Introduction: Serum creatinine (Creat) is not a reliable marker of renal function in patients (pts) with cirrhosis mostly because it is highly influenced by several extrarenal factors. In contrast, recent studies showed that cystatin-C (CysC), a renal biomarker produced by all nucleated cells, is a more sensitive marker of decreased GFR than Creat and a good predictor of hepatorenal syndrome. Postoperative acute kidney injury (AKI) increases morbidity and mortality of liver transplantation (OLT). The goal of this study was to evaluate preoperative Cystatin C levels as a predictor of post-OLT AKI in adults with cirrhosis.

Methods: Prospective study including consecutive pts transplanted in two centers from 2019 to 2021. CysC (immunoturbidimetric assay, normal 0.4-0.99 mg/dl) and Creat (mg/dL) were determined upon admission for the transplant and within 12 hours of surgery. Cut-off values for renal dysfunction were > 1.1 for Creat and >1.4 for CysC (selected based on previous reports). Post-OLT renal dysfunction was defined by AKIN criteria assessed 48 hours after surgery. Preoperative, intraoperative and donor variables were analyzed by univariate and multivariate analysis.

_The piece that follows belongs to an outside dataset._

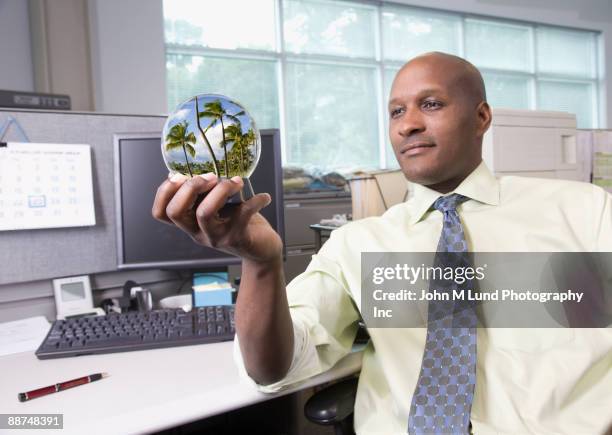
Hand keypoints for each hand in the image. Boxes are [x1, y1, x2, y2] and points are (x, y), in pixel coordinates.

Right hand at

Results: The study included 131 pts aged 52 ± 12.5 years (61% males). HCV was the most frequent etiology of cirrhosis (24%) and 35% of pts had hepatocellular carcinoma. Pre-OLT Creat was 0.85 ± 0.42 mg/dL, Cys 1.46 ± 0.46 mg/dL and MELD-Na 20 ± 8. Increased serum Creat was observed in 15/131 pts (11.4%). In contrast, 66/131 pts (50.4%) had CysC values >1.4 mg/dL (p <0.001). Among the 66 pts with elevated CysC, 53 (80.3%) had normal Creat. No deaths occurred before the primary endpoint of the study. The incidence of postoperative AKI was 43.5% (57/131). Among patients with elevated CysC, 39/66 (59.1%) develop AKI compared to 18/65 (27.7%) with normal CysC (p < 0.001). Independent predictors of post-OLT AKI on multivariate analysis were CysC >1.4 (OR 3.47 95% CI 1.35-9.52, p= 0.012), BMI>30 (OR 3.08 95%CI 1.2-8.43, p=0.024), red blood cell transfusions ≥ 5 units (OR 5.93 95%CI 1.65-24.8, p= 0.011) and preoperative hipoalbuminemia < 2.5 gr/dl (OR 3.96 95%CI 1.39-12.1, p= 0.012).

Conclusions: A large proportion of OLT candidates with cirrhosis and normal Creat have elevated levels of CysC that appears to be a better marker of renal dysfunction in this patient population. Preoperative CysC, but not Creat, was a potent predictor of post-OLT AKI. Early preoperative identification by CysC of pts at risk of post-OLT AKI may play an important role at the time of selecting the immunossupressive regimen, using either induction or nephroprotective agents.